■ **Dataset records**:
>>>>>
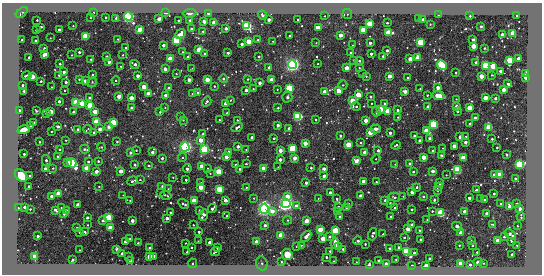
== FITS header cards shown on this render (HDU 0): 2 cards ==
NAXIS1  =                  540 / length of data axis 1
NAXIS2  =                  272 / length of data axis 2

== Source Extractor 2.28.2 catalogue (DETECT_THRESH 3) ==
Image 540 x 272 px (HDU 0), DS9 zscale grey, 1 PNG px = 1 image px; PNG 544 x 276 px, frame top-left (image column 1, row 272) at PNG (2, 3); each listed source drawn as its Kron ellipse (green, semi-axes under 4 px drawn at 4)
Background -424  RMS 220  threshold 653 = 3 sigma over >= 5 px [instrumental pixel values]
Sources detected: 492; all 492 listed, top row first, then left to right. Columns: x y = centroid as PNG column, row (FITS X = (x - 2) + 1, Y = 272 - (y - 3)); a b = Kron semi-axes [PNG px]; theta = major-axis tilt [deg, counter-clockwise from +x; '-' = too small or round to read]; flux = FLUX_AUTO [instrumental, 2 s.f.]
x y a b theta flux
<<<<<
■ **SET TASK**: Reproduce the text of all the records above character for character, and leave the pictures out.

■ **RESULT OF THIS EXERCISE**:
== FITS header cards shown on this render (HDU 0): 2 cards ==
NAXIS1  =                  540 / length of data axis 1
NAXIS2  =                  272 / length of data axis 2

== Source Extractor 2.28.2 catalogue (DETECT_THRESH 3) ==
Image 540 x 272 px (HDU 0), DS9 zscale grey, 1 PNG px = 1 image px; PNG 544 x 276 px, frame top-left (image column 1, row 272) at PNG (2, 3); each listed source drawn as its Kron ellipse (green, semi-axes under 4 px drawn at 4)
Background -424  RMS 220  threshold 653 = 3 sigma over >= 5 px [instrumental pixel values]
Sources detected: 492; all 492 listed, top row first, then left to right. Columns: x y = centroid as PNG column, row (FITS X = (x - 2) + 1, Y = 272 - (y - 3)); a b = Kron semi-axes [PNG px]; theta = major-axis tilt [deg, counter-clockwise from +x; '-' = too small or round to read]; flux = FLUX_AUTO [instrumental, 2 s.f.]
x y a b theta flux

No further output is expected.